**** SOURCE DOCUMENT
The FLAME library is now installed.

5.1.1.1.4. OSX:Install Elemental

### Here is a recommended installation scheme for Elemental: ###

Choose a directory for the root of the Elemental installation. For example, this may be:

/usr/local/elemental

Download one of the SmallK-supported releases of Elemental, unzip and untar the distribution, and cd to the top-level directory of the unzipped distribution. This directory will be denoted by UNZIP_DIR in the following instructions.

We now recommend using Elemental 0.85 or later. Earlier versions will no longer be supported.

5.1.1.1.4.1. HybridRelease Build

From the Elemental-0.85 directory, run the following command to create a local build directory for the HybridRelease build:

mkdir build_hybrid
cd build_hybrid

Use the following CMake command for the HybridRelease build, substituting 0.85 for <VERSION_STRING>:

cmake -D CMAKE_INSTALL_PREFIX=/usr/local/elemental/<VERSION_STRING>/HybridRelease
-D CMAKE_BUILD_TYPE=HybridRelease
-D CMAKE_CXX_COMPILER=/usr/local/bin/g++-7
-D CMAKE_C_COMPILER=/usr/local/bin/gcc-7
-D CMAKE_Fortran_COMPILER=/usr/local/bin/gfortran-7
-D MATH_LIBS="/usr/local/flame/lib/libflame.a;-framework Accelerate"
-D ELEM_EXAMPLES=ON -D ELEM_TESTS=ON  ..

Note that we have installed g++-7 into /usr/local/bin and libFLAME into /usr/local/flame. Alter these paths, if necessary, to match the installation location on your system.

Once the CMake configuration step completes, you can build Elemental from the generated Makefiles with the following command:

make -j4

The -j4 option tells Make to use four processes to perform the build. This number can be increased if you have a more capable system.

After the build completes, install elemental as follows:

make install

For Elemental version 0.85 and later, you need to setup your system to find the Elemental dynamic libraries. Method 2 below is preferred:

  1. If your Mac OSX is earlier than Sierra, then, in your startup script (~/.bash_profile) or in a terminal window, enter the following command on a single line, replacing VERSION_STRING as above:
export DYLD_LIBRARY_PATH=
        $DYLD_LIBRARY_PATH:/usr/local/elemental/VERSION_STRING/HybridRelease/lib/
  1. If your Mac OSX is Sierra or higher Apple’s System Integrity Protection (SIP) will prevent using the DYLD_LIBRARY_PATH variable. We highly discourage disabling SIP as a workaround. Instead, in your startup script (~/.bash_profile) or in a terminal window, enter the following command on a single line, replacing VERSION_STRING as above:
ln -s /usr/local/elemental/<VERSION_STRING>/HybridRelease/lib/*.dylib* /usr/local/lib

This will symlink the required Elemental libraries.

5.1.1.1.4.2. PureRelease Build

Run these commands to create a build directory for the PureRelease build:

cd ..
mkdir build_pure
cd build_pure

Then repeat the CMake configuration process, this time with the following command for the PureRelease build:

cmake -D CMAKE_INSTALL_PREFIX=/usr/local/elemental/<VERSION_STRING>/PureRelease
-D CMAKE_BUILD_TYPE=PureRelease -D CMAKE_CXX_COMPILER=/usr/local/bin/g++-7
-D CMAKE_C_COMPILER=/usr/local/bin/gcc-7
-D CMAKE_Fortran_COMPILER=/usr/local/bin/gfortran-7
-D MATH_LIBS="/usr/local/flame/lib/libflame.a;-framework Accelerate"
********
**** ENTRIES SHOWN
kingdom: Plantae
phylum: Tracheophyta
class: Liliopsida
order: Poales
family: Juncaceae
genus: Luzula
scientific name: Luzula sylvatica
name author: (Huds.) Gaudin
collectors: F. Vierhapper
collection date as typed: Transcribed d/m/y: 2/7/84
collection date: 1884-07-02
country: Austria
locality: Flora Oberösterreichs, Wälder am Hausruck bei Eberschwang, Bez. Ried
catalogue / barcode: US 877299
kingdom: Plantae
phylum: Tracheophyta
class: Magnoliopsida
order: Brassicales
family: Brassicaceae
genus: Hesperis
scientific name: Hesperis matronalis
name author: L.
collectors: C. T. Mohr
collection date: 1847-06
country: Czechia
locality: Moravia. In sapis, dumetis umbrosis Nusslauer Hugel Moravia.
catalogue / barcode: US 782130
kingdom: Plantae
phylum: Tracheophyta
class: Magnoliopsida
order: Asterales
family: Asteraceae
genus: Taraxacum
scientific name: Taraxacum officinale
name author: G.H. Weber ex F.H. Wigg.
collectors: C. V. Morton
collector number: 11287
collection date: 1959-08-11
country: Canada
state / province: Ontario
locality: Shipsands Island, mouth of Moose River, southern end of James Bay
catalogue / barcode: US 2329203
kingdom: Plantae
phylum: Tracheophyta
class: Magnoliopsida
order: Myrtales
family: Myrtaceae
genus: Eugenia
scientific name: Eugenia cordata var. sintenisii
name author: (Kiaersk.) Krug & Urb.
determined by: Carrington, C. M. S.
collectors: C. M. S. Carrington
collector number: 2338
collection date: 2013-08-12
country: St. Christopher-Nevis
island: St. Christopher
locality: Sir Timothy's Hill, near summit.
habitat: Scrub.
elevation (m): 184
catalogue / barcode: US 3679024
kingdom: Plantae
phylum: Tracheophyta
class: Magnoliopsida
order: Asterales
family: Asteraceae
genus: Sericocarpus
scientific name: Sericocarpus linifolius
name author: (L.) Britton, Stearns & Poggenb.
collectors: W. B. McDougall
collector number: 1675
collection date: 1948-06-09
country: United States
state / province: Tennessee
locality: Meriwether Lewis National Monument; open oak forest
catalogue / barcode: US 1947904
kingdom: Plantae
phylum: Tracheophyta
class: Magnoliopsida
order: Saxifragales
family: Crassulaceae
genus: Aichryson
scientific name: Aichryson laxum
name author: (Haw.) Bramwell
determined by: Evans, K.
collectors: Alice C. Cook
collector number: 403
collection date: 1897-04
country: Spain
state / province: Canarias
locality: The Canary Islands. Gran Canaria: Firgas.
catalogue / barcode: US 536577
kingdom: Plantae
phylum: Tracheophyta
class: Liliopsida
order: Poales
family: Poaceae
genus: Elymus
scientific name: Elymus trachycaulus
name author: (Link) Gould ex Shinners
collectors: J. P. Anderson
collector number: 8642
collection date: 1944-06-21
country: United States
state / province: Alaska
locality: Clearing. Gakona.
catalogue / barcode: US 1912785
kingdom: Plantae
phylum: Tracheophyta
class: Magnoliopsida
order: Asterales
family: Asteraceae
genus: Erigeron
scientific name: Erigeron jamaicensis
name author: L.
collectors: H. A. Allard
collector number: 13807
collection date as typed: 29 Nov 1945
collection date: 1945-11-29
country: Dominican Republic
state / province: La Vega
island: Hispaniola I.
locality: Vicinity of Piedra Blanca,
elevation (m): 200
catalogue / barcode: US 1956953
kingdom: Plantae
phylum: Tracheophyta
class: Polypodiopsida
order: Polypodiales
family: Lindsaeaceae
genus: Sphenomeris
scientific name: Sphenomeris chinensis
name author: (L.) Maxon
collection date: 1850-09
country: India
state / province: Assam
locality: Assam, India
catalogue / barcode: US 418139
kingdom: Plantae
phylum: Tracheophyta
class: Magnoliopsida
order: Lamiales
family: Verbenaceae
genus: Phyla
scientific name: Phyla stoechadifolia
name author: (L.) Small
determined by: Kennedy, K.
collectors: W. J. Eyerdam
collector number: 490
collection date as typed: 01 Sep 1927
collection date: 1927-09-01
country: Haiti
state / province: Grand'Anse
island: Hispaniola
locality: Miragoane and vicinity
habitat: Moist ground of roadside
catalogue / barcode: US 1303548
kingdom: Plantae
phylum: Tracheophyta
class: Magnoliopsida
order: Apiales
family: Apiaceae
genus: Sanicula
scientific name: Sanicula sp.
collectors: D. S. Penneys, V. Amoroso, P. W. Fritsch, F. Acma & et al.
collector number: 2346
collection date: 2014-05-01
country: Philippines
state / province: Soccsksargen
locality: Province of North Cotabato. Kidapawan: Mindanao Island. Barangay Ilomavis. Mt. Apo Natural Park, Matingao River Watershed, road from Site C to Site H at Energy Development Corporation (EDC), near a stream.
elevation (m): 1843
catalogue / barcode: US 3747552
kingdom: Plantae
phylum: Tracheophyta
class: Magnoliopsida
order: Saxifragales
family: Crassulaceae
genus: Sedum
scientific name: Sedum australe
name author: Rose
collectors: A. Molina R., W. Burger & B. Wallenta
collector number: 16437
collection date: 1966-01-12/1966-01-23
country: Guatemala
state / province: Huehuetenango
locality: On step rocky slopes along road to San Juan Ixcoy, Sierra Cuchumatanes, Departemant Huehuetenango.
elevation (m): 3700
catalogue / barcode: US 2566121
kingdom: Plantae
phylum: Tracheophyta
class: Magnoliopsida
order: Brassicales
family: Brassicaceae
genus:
********
YOUR ASSIGNMENT:
List every variable set with a -D option in the CMake command for the HybridRelease build in the Elemental installation instructions. The items have no connection to the Elemental installation instructions.

SOLVED PROBLEM:
CMAKE_INSTALL_PREFIX, CMAKE_BUILD_TYPE, CMAKE_CXX_COMPILER, CMAKE_C_COMPILER, CMAKE_Fortran_COMPILER, MATH_LIBS, ELEM_EXAMPLES, ELEM_TESTS